O segredo está nos extras: missangas, búzios e cordões que adornam os biquínis e fatos de banho, tornando-os peças especiais. “Vinte mulheres podem vestir o mesmo biquíni e sentirem-se todas elas de forma diferente, independentemente do corpo que tenham”, assinala ainda. Sobre criar para todos os corpos, a dupla defende que escolha do modelo é sobretudo uma questão pessoal de gosto e segurança e não uma questão de curvas.
“Queremos que quem usa um biquíni Marma conte a sua história, que partilhe como se sente. Muitas vezes, partilhar uma fotografia de biquíni não significa que a pessoa se sinta bem com ela própria. Também queremos desmistificar a ideia de que uma pessoa se sente bem com o seu corpo só porque ele se aproxima do estereótipo de corpo perfeito”, explica. A mensagem sai reforçada com a escolha de duas embaixadoras — Constança Braddell e Teresa Arraião dão a cara e o corpo pela marca e mostram que a diversidade e a inclusão são mesmo o novo pilar da moda.
Kalimera Collection
O que é que pode levar uma dentista a criar a sua própria marca de biquínis e fatos de banho? Bem, o melhor é perguntar a Sara Arrais, para quem Kalimera começou por ser um blogue de viagens, já lá vão cinco anos. “Era onde partilhava tudo sobre os sítios por onde passava. Viajava muito para sítios de calor e tinha sempre a mesma dificuldade em encontrar fatos de banho, em Portugal e mesmo na Europa, quando não estávamos na época alta. Acabava sempre por mandar vir de fora”, afirma.
Além da conveniência, o próprio gosto era difícil de corresponder. “Tinha sempre tudo muitos padrões e folhos, enquanto eu sempre gostei de coisas mais minimalistas”, continua. No início de 2019, pôs mãos à obra. Mesmo sem formação em design, Sara sabia bem o que queria. A verdadeira aventura veio depois, quando começou a procurar uma fábrica que garantisse as pequenas quantidades de uma marca de moda nacional a dar os primeiros passos. Num país rico em indústria têxtil, foi um pequeno atelier a abrir-lhe as portas.
Mas Breeze, a primeira coleção, ainda teria de esperar. Inicialmente previsto para o verão de 2020, o lançamento acabou por ser adiado para o ano seguinte. Aos primeiros dias de março, a Kalimera Collection estava cá fora. A simplicidade do design e a escolha dos materiais são o principal cartão-de-visita da marca, que elegeu o Econyl, fibra obtida a partir de velhas redes de pesca e de outros resíduos retirados do mar, como matéria-prima principal.
Aos 28 anos, Sara gere o negócio à distância, mais precisamente a partir de Paris, cidade onde vive e trabalha atualmente. A vindas a Portugal são frequentes, com passagem obrigatória pelo norte do país, onde os biquínis e fatos de banho são confecionados.

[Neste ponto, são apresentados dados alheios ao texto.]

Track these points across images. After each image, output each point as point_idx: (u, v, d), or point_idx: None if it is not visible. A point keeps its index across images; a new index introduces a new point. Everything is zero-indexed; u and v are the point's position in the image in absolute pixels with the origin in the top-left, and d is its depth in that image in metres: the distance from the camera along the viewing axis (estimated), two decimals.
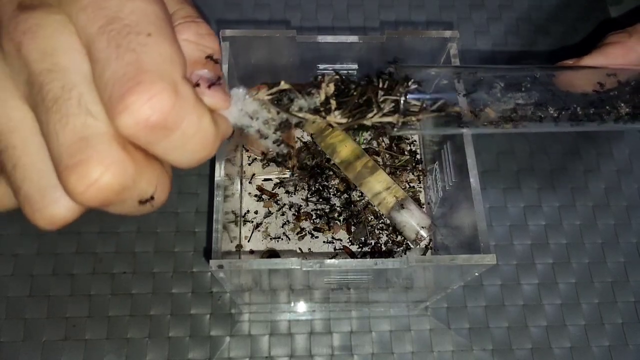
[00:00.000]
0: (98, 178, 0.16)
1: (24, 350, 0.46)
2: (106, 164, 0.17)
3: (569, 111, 0.26)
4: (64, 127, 0.16)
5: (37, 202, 0.18)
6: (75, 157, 0.16)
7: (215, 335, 0.47)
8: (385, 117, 0.24)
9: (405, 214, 0.47)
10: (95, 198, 0.17)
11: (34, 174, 0.18)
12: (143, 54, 0.17)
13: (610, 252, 0.52)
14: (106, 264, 0.49)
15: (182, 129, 0.17)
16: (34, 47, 0.17)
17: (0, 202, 0.20)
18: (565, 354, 0.48)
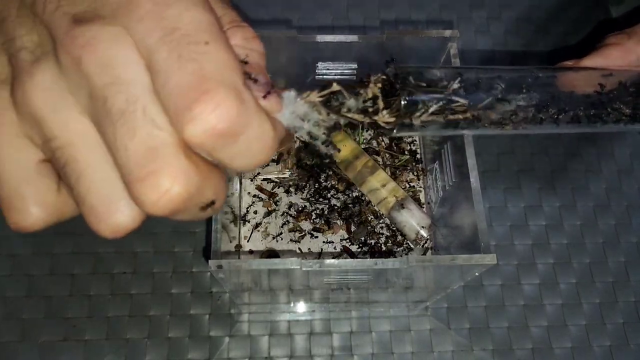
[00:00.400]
0: (169, 188, 0.17)
1: (22, 351, 0.45)
2: (175, 174, 0.17)
3: (569, 113, 0.26)
4: (131, 139, 0.17)
5: (101, 213, 0.18)
6: (145, 169, 0.17)
7: (215, 336, 0.47)
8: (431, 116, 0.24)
9: (406, 213, 0.47)
10: (165, 208, 0.17)
11: (98, 185, 0.18)
12: (204, 63, 0.17)
13: (611, 252, 0.52)
14: (106, 264, 0.49)
15: (246, 135, 0.18)
16: (93, 61, 0.17)
17: (62, 211, 0.20)
18: (566, 354, 0.48)
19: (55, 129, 0.18)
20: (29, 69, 0.18)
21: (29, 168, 0.19)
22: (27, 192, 0.19)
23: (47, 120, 0.18)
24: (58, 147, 0.18)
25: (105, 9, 0.18)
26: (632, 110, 0.27)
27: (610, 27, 0.37)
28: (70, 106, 0.18)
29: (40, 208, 0.19)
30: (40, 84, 0.18)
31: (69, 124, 0.18)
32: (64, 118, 0.18)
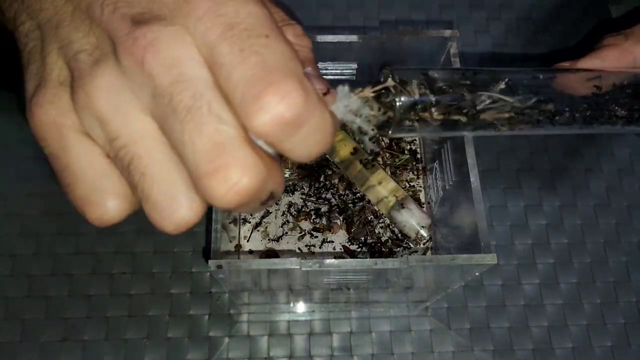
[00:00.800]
0: (237, 182, 0.17)
1: (22, 351, 0.45)
2: (243, 167, 0.17)
3: (565, 114, 0.26)
4: (199, 135, 0.17)
5: (165, 209, 0.19)
6: (214, 163, 0.17)
7: (214, 336, 0.47)
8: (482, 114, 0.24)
9: (405, 213, 0.47)
10: (234, 201, 0.18)
11: (161, 181, 0.18)
12: (267, 55, 0.17)
13: (611, 251, 0.52)
14: (105, 265, 0.49)
15: (308, 125, 0.18)
16: (157, 61, 0.17)
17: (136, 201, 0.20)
18: (566, 355, 0.48)
19: (119, 128, 0.18)
20: (90, 71, 0.18)
21: (100, 163, 0.19)
22: (103, 186, 0.19)
23: (111, 120, 0.18)
24: (122, 145, 0.18)
25: (163, 9, 0.18)
26: (629, 112, 0.27)
27: (610, 27, 0.36)
28: (132, 105, 0.18)
29: (117, 200, 0.20)
30: (102, 85, 0.18)
31: (132, 123, 0.18)
32: (126, 117, 0.18)
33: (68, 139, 0.19)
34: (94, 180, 0.19)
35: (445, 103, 0.25)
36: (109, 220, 0.20)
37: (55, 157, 0.20)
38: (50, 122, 0.19)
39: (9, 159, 0.53)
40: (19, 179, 0.52)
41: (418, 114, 0.24)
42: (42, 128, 0.19)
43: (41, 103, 0.19)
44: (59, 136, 0.19)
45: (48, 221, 0.50)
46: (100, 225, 0.20)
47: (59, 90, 0.19)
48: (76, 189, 0.19)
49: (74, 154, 0.19)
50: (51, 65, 0.19)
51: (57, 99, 0.19)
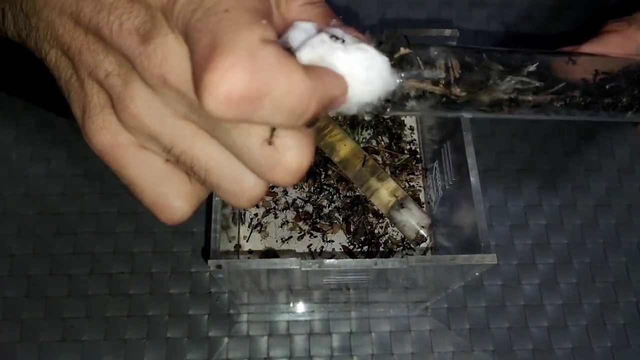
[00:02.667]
0: (299, 163, 0.19)
1: (21, 351, 0.45)
2: (298, 147, 0.18)
3: (566, 99, 0.26)
4: (249, 137, 0.18)
5: (237, 192, 0.20)
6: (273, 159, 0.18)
7: (214, 336, 0.47)
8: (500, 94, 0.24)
9: (405, 213, 0.47)
10: (301, 176, 0.19)
11: (225, 171, 0.20)
12: (218, 32, 0.16)
13: (611, 251, 0.52)
14: (104, 264, 0.49)
15: (271, 94, 0.16)
16: (176, 76, 0.18)
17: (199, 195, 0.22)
18: (566, 355, 0.47)
19: (170, 139, 0.20)
20: (125, 93, 0.19)
21: (159, 170, 0.21)
22: (166, 191, 0.21)
23: (161, 135, 0.19)
24: (180, 153, 0.20)
25: (157, 14, 0.18)
26: (630, 99, 0.27)
27: (608, 15, 0.36)
28: (173, 116, 0.19)
29: (181, 200, 0.21)
30: (141, 105, 0.19)
31: (181, 132, 0.19)
32: (174, 128, 0.19)
33: (126, 156, 0.21)
34: (158, 187, 0.21)
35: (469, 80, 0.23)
36: (180, 218, 0.22)
37: (121, 174, 0.21)
38: (108, 146, 0.20)
39: (7, 159, 0.53)
40: (17, 179, 0.52)
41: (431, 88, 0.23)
42: (103, 152, 0.21)
43: (95, 132, 0.20)
44: (118, 155, 0.21)
45: (46, 221, 0.50)
46: (174, 223, 0.22)
47: (105, 114, 0.20)
48: (144, 198, 0.21)
49: (135, 168, 0.21)
50: (89, 92, 0.20)
51: (107, 123, 0.20)
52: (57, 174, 0.52)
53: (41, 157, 0.52)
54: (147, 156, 0.21)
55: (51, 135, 0.54)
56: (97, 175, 0.52)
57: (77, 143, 0.53)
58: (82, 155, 0.53)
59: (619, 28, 0.33)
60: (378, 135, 0.54)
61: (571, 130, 0.58)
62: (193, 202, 0.22)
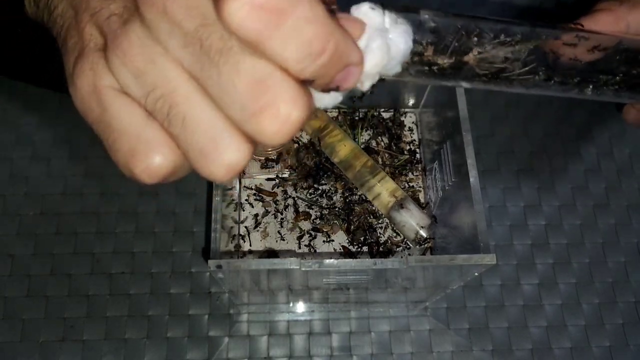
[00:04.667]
0: (289, 115, 0.17)
1: (21, 351, 0.45)
2: (292, 99, 0.17)
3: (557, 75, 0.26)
4: (238, 75, 0.17)
5: (212, 152, 0.18)
6: (261, 101, 0.17)
7: (214, 336, 0.47)
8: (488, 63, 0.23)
9: (405, 213, 0.47)
10: (288, 134, 0.17)
11: (204, 125, 0.18)
12: None
13: (610, 251, 0.52)
14: (104, 264, 0.49)
15: (294, 14, 0.16)
16: (178, 7, 0.17)
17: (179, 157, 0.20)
18: (565, 355, 0.48)
19: (155, 79, 0.18)
20: (120, 31, 0.19)
21: (141, 116, 0.19)
22: (147, 135, 0.19)
23: (146, 73, 0.18)
24: (160, 96, 0.18)
25: None
26: (618, 77, 0.27)
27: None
28: (165, 57, 0.18)
29: (163, 147, 0.19)
30: (134, 41, 0.18)
31: (166, 73, 0.18)
32: (161, 69, 0.18)
33: (107, 98, 0.19)
34: (138, 131, 0.19)
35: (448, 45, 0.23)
36: (156, 170, 0.19)
37: (98, 121, 0.20)
38: (90, 88, 0.19)
39: (6, 159, 0.53)
40: (17, 179, 0.52)
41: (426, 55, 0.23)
42: (84, 96, 0.20)
43: (81, 71, 0.19)
44: (99, 98, 0.19)
45: (47, 221, 0.50)
46: (149, 178, 0.20)
47: (95, 57, 0.19)
48: (122, 143, 0.19)
49: (115, 110, 0.19)
50: (87, 37, 0.20)
51: (94, 65, 0.19)
52: (57, 174, 0.52)
53: (41, 157, 0.52)
54: (128, 100, 0.19)
55: (51, 136, 0.54)
56: (97, 175, 0.52)
57: (77, 143, 0.53)
58: (82, 155, 0.53)
59: (610, 7, 0.33)
60: (378, 136, 0.54)
61: (571, 130, 0.58)
62: (173, 157, 0.20)
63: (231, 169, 0.18)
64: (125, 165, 0.20)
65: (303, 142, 0.53)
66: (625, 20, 0.32)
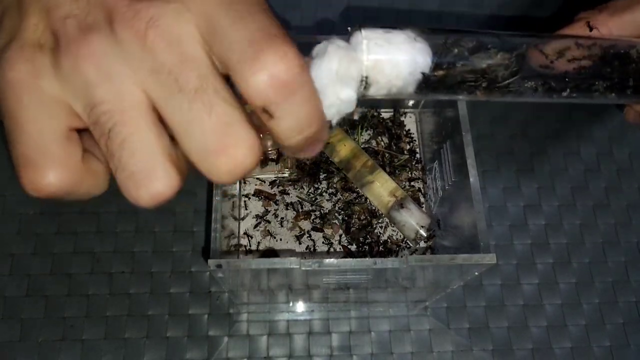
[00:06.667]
0: (243, 160, 0.18)
1: (21, 350, 0.45)
2: (249, 147, 0.18)
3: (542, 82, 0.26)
4: (208, 115, 0.18)
5: (143, 179, 0.19)
6: (223, 142, 0.18)
7: (214, 335, 0.47)
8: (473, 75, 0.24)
9: (405, 213, 0.47)
10: (237, 176, 0.19)
11: (143, 151, 0.18)
12: (265, 21, 0.18)
13: (611, 251, 0.52)
14: (104, 264, 0.49)
15: (302, 92, 0.18)
16: (159, 38, 0.18)
17: (78, 183, 0.20)
18: (566, 354, 0.48)
19: (105, 94, 0.18)
20: (81, 37, 0.18)
21: (57, 130, 0.19)
22: (50, 150, 0.19)
23: (98, 86, 0.18)
24: (106, 110, 0.18)
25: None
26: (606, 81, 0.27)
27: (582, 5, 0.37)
28: (126, 76, 0.18)
29: (59, 169, 0.19)
30: (94, 52, 0.18)
31: (122, 92, 0.18)
32: (117, 86, 0.18)
33: (34, 99, 0.19)
34: (44, 142, 0.19)
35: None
36: (41, 187, 0.19)
37: (11, 114, 0.19)
38: (20, 79, 0.18)
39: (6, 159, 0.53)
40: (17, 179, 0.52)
41: None
42: (8, 83, 0.19)
43: (16, 60, 0.19)
44: (23, 94, 0.19)
45: (46, 221, 0.50)
46: (31, 191, 0.19)
47: (39, 52, 0.19)
48: (23, 146, 0.19)
49: (35, 113, 0.19)
50: (31, 27, 0.19)
51: (36, 60, 0.19)
52: None
53: None
54: (57, 111, 0.19)
55: None
56: None
57: None
58: None
59: (589, 15, 0.34)
60: (378, 136, 0.54)
61: (571, 130, 0.58)
62: (67, 182, 0.19)
63: (157, 198, 0.19)
64: (16, 167, 0.19)
65: None
66: (606, 26, 0.33)
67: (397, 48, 0.21)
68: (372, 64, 0.21)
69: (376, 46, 0.21)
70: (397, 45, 0.21)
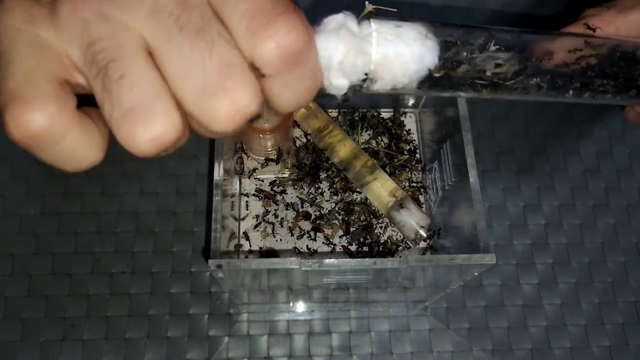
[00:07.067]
0: (246, 106, 0.17)
1: (21, 350, 0.45)
2: (252, 94, 0.18)
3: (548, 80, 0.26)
4: (210, 54, 0.17)
5: (141, 117, 0.17)
6: (225, 84, 0.17)
7: (214, 336, 0.47)
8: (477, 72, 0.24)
9: (405, 213, 0.47)
10: (237, 124, 0.18)
11: (142, 86, 0.17)
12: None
13: (610, 251, 0.52)
14: (104, 264, 0.49)
15: (305, 66, 0.18)
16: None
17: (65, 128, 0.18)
18: (565, 354, 0.48)
19: (103, 33, 0.18)
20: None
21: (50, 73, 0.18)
22: (41, 86, 0.18)
23: (96, 26, 0.18)
24: (102, 48, 0.17)
25: None
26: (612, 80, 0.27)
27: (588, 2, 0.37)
28: (123, 18, 0.18)
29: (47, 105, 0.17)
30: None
31: (119, 31, 0.18)
32: (114, 26, 0.18)
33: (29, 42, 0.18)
34: (36, 79, 0.18)
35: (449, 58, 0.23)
36: (26, 123, 0.17)
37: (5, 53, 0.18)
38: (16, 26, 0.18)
39: (7, 158, 0.53)
40: (17, 179, 0.52)
41: None
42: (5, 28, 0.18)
43: (13, 8, 0.18)
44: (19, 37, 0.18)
45: (47, 221, 0.50)
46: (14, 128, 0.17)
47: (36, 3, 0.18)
48: (13, 81, 0.18)
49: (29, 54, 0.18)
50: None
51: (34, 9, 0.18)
52: (58, 173, 0.52)
53: None
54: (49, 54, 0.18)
55: None
56: (98, 175, 0.52)
57: None
58: None
59: (598, 12, 0.33)
60: (378, 136, 0.54)
61: (570, 130, 0.58)
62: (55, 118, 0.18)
63: (157, 140, 0.17)
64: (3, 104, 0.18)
65: (303, 142, 0.53)
66: (614, 24, 0.33)
67: (407, 45, 0.21)
68: (380, 59, 0.21)
69: (386, 41, 0.21)
70: (407, 42, 0.21)
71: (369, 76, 0.21)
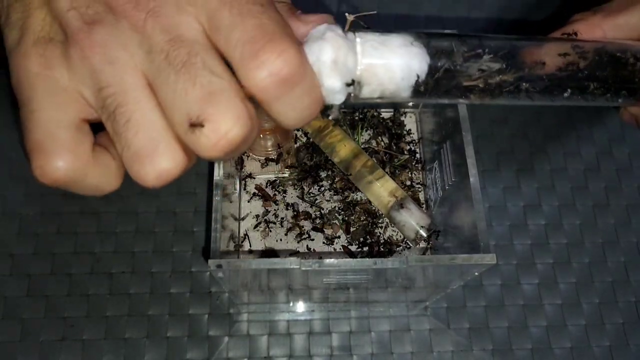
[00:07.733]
0: (228, 130, 0.18)
1: (21, 351, 0.45)
2: (235, 117, 0.18)
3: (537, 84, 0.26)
4: (193, 84, 0.18)
5: (148, 156, 0.19)
6: (206, 112, 0.18)
7: (214, 335, 0.47)
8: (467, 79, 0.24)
9: (405, 213, 0.47)
10: (223, 149, 0.18)
11: (146, 128, 0.19)
12: (264, 20, 0.19)
13: (610, 251, 0.52)
14: (104, 264, 0.49)
15: (302, 85, 0.19)
16: (158, 24, 0.19)
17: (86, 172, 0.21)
18: (565, 354, 0.48)
19: (110, 78, 0.19)
20: (86, 29, 0.19)
21: (67, 119, 0.20)
22: (60, 137, 0.20)
23: (103, 71, 0.19)
24: (110, 94, 0.19)
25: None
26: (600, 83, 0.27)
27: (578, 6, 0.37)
28: (126, 61, 0.19)
29: (67, 155, 0.20)
30: (98, 41, 0.19)
31: (124, 75, 0.19)
32: (119, 70, 0.19)
33: (47, 89, 0.20)
34: (55, 130, 0.20)
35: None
36: (49, 173, 0.20)
37: (26, 103, 0.20)
38: (35, 71, 0.20)
39: (6, 158, 0.53)
40: (17, 179, 0.52)
41: None
42: (24, 75, 0.20)
43: (30, 53, 0.20)
44: (37, 84, 0.20)
45: (47, 221, 0.50)
46: (39, 176, 0.20)
47: (50, 45, 0.20)
48: (35, 133, 0.20)
49: (48, 102, 0.20)
50: (40, 21, 0.20)
51: (47, 53, 0.20)
52: None
53: None
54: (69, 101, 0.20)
55: None
56: None
57: None
58: None
59: (585, 17, 0.34)
60: (378, 136, 0.54)
61: (571, 130, 0.58)
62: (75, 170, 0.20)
63: (162, 176, 0.19)
64: (28, 153, 0.20)
65: (303, 142, 0.53)
66: (600, 28, 0.33)
67: (391, 51, 0.21)
68: (365, 64, 0.21)
69: (371, 48, 0.21)
70: (392, 49, 0.21)
71: (356, 80, 0.21)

O primeiro verão pode ser um teste para qualquer marca de swimwear, mas dificilmente esta chumbará — 24 horas após o lançamento online, já havia um modelo esgotado. No futuro, o plano é conseguir duplicar o número de coleções anuais e conseguir rumar ao outro hemisfério. Só assim, a Kalimera Collection cumprirá o desejo da sua fundadora — fazer com que o verão dure o ano inteiro.
100% português é uma rubrica dedicada a marcas nacionais que achamos que tem de conhecer.